Door de zandverstuivingen nadat de sandr ontstond, is een dikke laag schoon zand ontstaan. Onder andere daardoor is de bodem zo voedselarm. Al die zandkorrels sluiten niet zo goed op elkaar aan, waardoor er ruimte voor zuurstof in de bodem ontstaat — en daar houden schimmels van. Die schimmels produceren paddenstoelen; dat is eigenlijk een soort bovengronds ‘vruchtlichaam’ van een schimmel om in één keer zo veel mogelijk sporen los te laten. Op de bewerkte grond van de polder waar ik vandaan kom, zie ik eigenlijk alleen de ‘saaie’ paddenstoelen. Maar hier op de Veluwe groeiden echt hele vette en mooie paddenstoelen. Zoals een paddenstoel die precies op een zeespons leek: de grote sponszwam. Hij heette echt zo, en hij is eetbaar, maar je mag natuurlijk niet zomaar paddenstoelen in de natuur plukken om te eten. En wat dacht je van een paddenstoel die op een stuk koraal leek? Dat is het kleverig koraalzwammetje, die komt voor op verrotte stronken van naaldbomen.
Dan is er nog de vorm waarin een schimmel hand in hand met een alg door het leven gaat: de korstmossen. Dat zijn dus geen planten, zoals de gewone mossen, en ook geen paddenstoelen, maar een symbiose tussen twee verschillende soortgroepen. Deze levensvorm is wel erg gevoelig voor luchtvervuiling. Als er veel verontreinigende stoffen aanwezig zijn, groeien ze niet. Sommige soorten kunnen wel vervuiling verdragen of profiteren van matige stikstofvervuiling. Als je dus alleen die soorten zou tegenkomen, en niet degenen die niet tegen vervuiling kunnen, dan is het voor de mens tijd om aan zelfreflectie te doen.
Ook kunnen algen voorkomen op hout, zonder een schimmel. Misschien ken je het wel: de winter is voorbij en je wilt lekker op je houten bankje in de tuin zitten, maar je ooit zo bruine bankje is helemaal groen geworden — algen! Maar deze algen zijn niet altijd groen: Trentepohlia umbrina kleurt namelijk oranjerood door carotenoïden. Ja, dat is hetgeen dat ook in wortels zit. Deze alg is eigenlijk een subtropische soort, maar hij komt de laatste jaren steeds vaker voor in Nederland.

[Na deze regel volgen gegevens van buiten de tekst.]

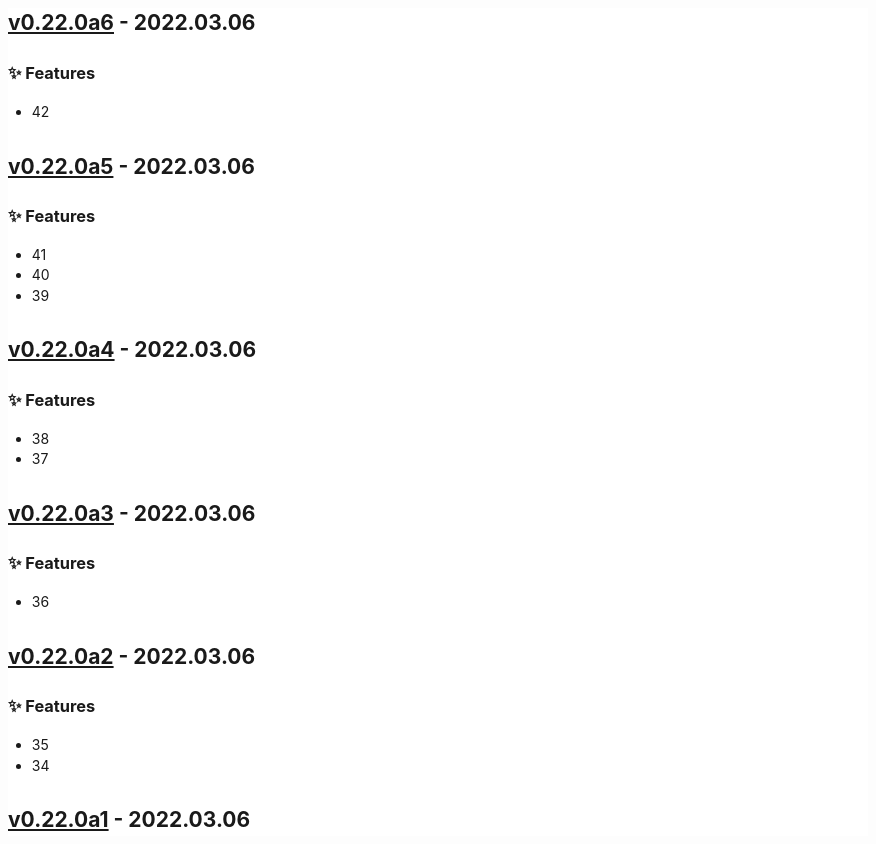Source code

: 
<a name="v0.22.0a6"></a>
## [v0.22.0a6](https://github.com/hpcflow/hpcflow-new/compare/v0.22.0a5...v0.22.0a6) - 2022.03.06

### ✨ Features

* 42


<a name="v0.22.0a5"></a>
## [v0.22.0a5](https://github.com/hpcflow/hpcflow-new/compare/v0.22.0a4...v0.22.0a5) - 2022.03.06

### ✨ Features

* 41
* 40
* 39


<a name="v0.22.0a4"></a>
## [v0.22.0a4](https://github.com/hpcflow/hpcflow-new/compare/v0.22.0a3...v0.22.0a4) - 2022.03.06

### ✨ Features

* 38
* 37


<a name="v0.22.0a3"></a>
## [v0.22.0a3](https://github.com/hpcflow/hpcflow-new/compare/v0.22.0a2...v0.22.0a3) - 2022.03.06

### ✨ Features

* 36


<a name="v0.22.0a2"></a>
## [v0.22.0a2](https://github.com/hpcflow/hpcflow-new/compare/v0.22.0a1...v0.22.0a2) - 2022.03.06

### ✨ Features

* 35
* 34


<a name="v0.22.0a1"></a>
## [v0.22.0a1](https://github.com/hpcflow/hpcflow-new/compare/v0.22.0a0...v0.22.0a1) - 2022.03.06
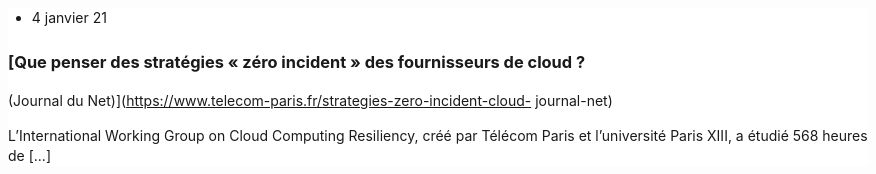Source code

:   * 4 janvier 21

###  [Que penser des stratégies « zéro incident » des fournisseurs de cloud ?
(Journal du Net)](https://www.telecom-paris.fr/strategies-zero-incident-cloud-
journal-net)

L’International Working Group on Cloud Computing Resiliency, créé par Télécom
Paris et l’université Paris XIII, a étudié 568 heures de [...]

Het was een leerzame en leuke wandeling. Wel was ik soms afgeleid van het verhaal, omdat ik met mijn oren en verrekijker bij de vogels zat. Gelukkig heb ik een vriend die fotografie als nieuwe hobby heeft opgepakt, want als ik al een goede fotocamera had gehad, was ik toch te vaak met mijn verrekijker in de weer geweest. Al gauw viel het de andere deelnemers van de wandeling en de gids op dat ik een biologiestudie doe, omdat ik steeds het antwoord wist als de gids vroeg welke naam een plant had. Ook heb ik de mede-wandelaars verteld dat de Vlaamse gaai niet meer Vlaams is, maar gewoon ‘gaai’, toen iemand vroeg welke vogel het krassende geluid maakte.
Mijn paddenstoelenkennis is aangevuld, en ik heb gelijk even geoefend voor mijn tentamen in mei, waarvoor ik 500+ soorten uit verschillende soortgroepen moet kennen. Ook heb ik een wetenschappelijke bijdrage aan de naamgevingen geleverd, want toen de natuurgids vroeg of iemand wist hoe de laatste paddenstoel van de wandeling heet, flapte ik eruit: ‘tietenzwam’.